#### ÉNONCÉ 1:
Pourriez-vous imprimer à l'identique l'intégralité de l'extrait ci-dessous sur les listes municipales du Havre et de Bagnolet ?

#### EXTRAIT:
Jeudi j’étais au Havre pour soutenir la liste menée par le député Jean-Paul Lecoq. Samedi j’étais à Bagnolet en soutien à la liste dirigée par Laurent Jamet. L’un et l’autre sont communistes. L’un et l’autre se sont mis au service de coalitions citoyennes locales. Dans l’un et l’autre cas les Insoumis font équipe avec eux depuis le premier tour. Ma présence voulait signaler dans les deux cas une intention : la volonté insoumise de chercher un chemin pour battre les néolibéraux et leurs succédanés de toutes les variétés. Et la volonté de le faire sans reproduire les formules politiques figées du passé. Ni au Havre ni à Bagnolet je n’ai vu autre chose qu’un acharnement à donner du corps à l’idée de l’intervention citoyenne. Enfin des amis qui comprennent qu’une élection, qu’elle soit municipale ou présidentielle n’est pas un congrès de parti. Qui ont compris combien la soupe des guirlandes de sigles peut paraitre repoussante pour tant de gens quand bien même parfois ce n’est pas juste. Nous payons tous pour les trahisons et les renoncements des gouvernements de François Hollande.
Ces militants sur ces listes comprennent que l’éloignement de millions de gens des urnes et de dizaine de milliers hors des partis n’est pas un malentendu mais une caractéristique profonde du moment politique et qu’il faut la traiter comme tel. Je ne sais pas quel sera le verdict des urnes. Dans les deux cas le rapport de force est tendu. Mais ce dont je suis certain, sans l’ombre d’un doute, c’est que voilà la bonne méthode de travail. Ni les communistes ni nous parfois ne sommes irréprochables dans nos manières de faire. Mais dans les cas que je cite, partant de loin du fond de la scène politique, nous avons façonné de cette manière une remontée dont attestent les sondages. Et quoiqu’il en soit cela reste pour le futur. Le maire sortant au havre comme à Bagnolet pensait être élu au premier tour. Le second tour a lui seul est déjà une victoire.

#### DONNÉES SOURCES:
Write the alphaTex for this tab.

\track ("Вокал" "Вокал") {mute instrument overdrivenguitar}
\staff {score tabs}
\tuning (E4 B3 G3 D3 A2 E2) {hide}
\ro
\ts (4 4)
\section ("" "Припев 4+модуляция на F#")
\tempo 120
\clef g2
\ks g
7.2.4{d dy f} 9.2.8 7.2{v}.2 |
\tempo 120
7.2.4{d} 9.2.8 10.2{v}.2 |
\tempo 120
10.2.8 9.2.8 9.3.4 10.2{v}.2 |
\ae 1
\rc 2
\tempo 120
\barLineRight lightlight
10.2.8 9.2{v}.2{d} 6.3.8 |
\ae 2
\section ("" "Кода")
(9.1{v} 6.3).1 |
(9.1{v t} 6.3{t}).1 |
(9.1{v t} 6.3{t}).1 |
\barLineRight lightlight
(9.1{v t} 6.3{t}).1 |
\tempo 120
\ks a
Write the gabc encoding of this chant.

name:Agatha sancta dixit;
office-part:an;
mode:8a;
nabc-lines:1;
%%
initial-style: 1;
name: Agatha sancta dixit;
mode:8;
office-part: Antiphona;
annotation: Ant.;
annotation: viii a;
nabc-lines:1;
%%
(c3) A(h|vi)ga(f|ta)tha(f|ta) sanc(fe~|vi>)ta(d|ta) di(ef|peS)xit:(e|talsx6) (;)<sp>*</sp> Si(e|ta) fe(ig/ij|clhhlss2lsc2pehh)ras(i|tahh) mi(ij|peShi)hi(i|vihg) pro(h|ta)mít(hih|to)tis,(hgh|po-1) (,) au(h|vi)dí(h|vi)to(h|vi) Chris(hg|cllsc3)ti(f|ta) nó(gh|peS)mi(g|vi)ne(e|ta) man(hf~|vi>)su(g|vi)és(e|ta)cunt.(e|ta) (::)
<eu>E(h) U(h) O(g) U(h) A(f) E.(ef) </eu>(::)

#### ÉNONCÉ 2:
Pouvez-vous reproduire à l'identique chacune des lignes du listing ci-dessus, du début à la fin ?

#### BONNE RÉPONSE 1:
Jeudi j’étais au Havre pour soutenir la liste menée par le député Jean-Paul Lecoq. Samedi j’étais à Bagnolet en soutien à la liste dirigée par Laurent Jamet. L’un et l’autre sont communistes. L’un et l’autre se sont mis au service de coalitions citoyennes locales. Dans l’un et l’autre cas les Insoumis font équipe avec eux depuis le premier tour. Ma présence voulait signaler dans les deux cas une intention : la volonté insoumise de chercher un chemin pour battre les néolibéraux et leurs succédanés de toutes les variétés. Et la volonté de le faire sans reproduire les formules politiques figées du passé. Ni au Havre ni à Bagnolet je n’ai vu autre chose qu’un acharnement à donner du corps à l’idée de l’intervention citoyenne. Enfin des amis qui comprennent qu’une élection, qu’elle soit municipale ou présidentielle n’est pas un congrès de parti. Qui ont compris combien la soupe des guirlandes de sigles peut paraitre repoussante pour tant de gens quand bien même parfois ce n’est pas juste. Nous payons tous pour les trahisons et les renoncements des gouvernements de François Hollande.
Ces militants sur ces listes comprennent que l’éloignement de millions de gens des urnes et de dizaine de milliers hors des partis n’est pas un malentendu mais une caractéristique profonde du moment politique et qu’il faut la traiter comme tel. Je ne sais pas quel sera le verdict des urnes. Dans les deux cas le rapport de force est tendu. Mais ce dont je suis certain, sans l’ombre d’un doute, c’est que voilà la bonne méthode de travail. Ni les communistes ni nous parfois ne sommes irréprochables dans nos manières de faire. Mais dans les cas que je cite, partant de loin du fond de la scène politique, nous avons façonné de cette manière une remontée dont attestent les sondages. Et quoiqu’il en soit cela reste pour le futur. Le maire sortant au havre comme à Bagnolet pensait être élu au premier tour. Le second tour a lui seul est déjà une victoire.

#### BONNE RÉPONSE 2:
Write the alphaTex for this tab.

\track ("Вокал" "Вокал") {mute instrument overdrivenguitar}
\staff {score tabs}
\tuning (E4 B3 G3 D3 A2 E2) {hide}
\ro
\ts (4 4)
\section ("" "Припев 4+модуляция на F#")
\tempo 120
\clef g2
\ks g
7.2.4{d dy f} 9.2.8 7.2{v}.2 |
\tempo 120
7.2.4{d} 9.2.8 10.2{v}.2 |
\tempo 120
10.2.8 9.2.8 9.3.4 10.2{v}.2 |
\ae 1
\rc 2
\tempo 120
\barLineRight lightlight
10.2.8 9.2{v}.2{d} 6.3.8 |
\ae 2
\section ("" "Кода")
(9.1{v} 6.3).1 |
(9.1{v t} 6.3{t}).1 |
(9.1{v t} 6.3{t}).1 |
\barLineRight lightlight
(9.1{v t} 6.3{t}).1 |
\tempo 120
\ks a
Write the gabc encoding of this chant.

name:Agatha sancta dixit;
office-part:an;
mode:8a;
nabc-lines:1;
%%
initial-style: 1;
name: Agatha sancta dixit;
mode:8;
office-part: Antiphona;
annotation: Ant.;
annotation: viii a;
nabc-lines:1;
%%
(c3) A(h|vi)ga(f|ta)tha(f|ta) sanc(fe~|vi>)ta(d|ta) di(ef|peS)xit:(e|talsx6) (;)<sp>*</sp> Si(e|ta) fe(ig/ij|clhhlss2lsc2pehh)ras(i|tahh) mi(ij|peShi)hi(i|vihg) pro(h|ta)mít(hih|to)tis,(hgh|po-1) (,) au(h|vi)dí(h|vi)to(h|vi) Chris(hg|cllsc3)ti(f|ta) nó(gh|peS)mi(g|vi)ne(e|ta) man(hf~|vi>)su(g|vi)és(e|ta)cunt.(e|ta) (::)
<eu>E(h) U(h) O(g) U(h) A(f) E.(ef) </eu>(::)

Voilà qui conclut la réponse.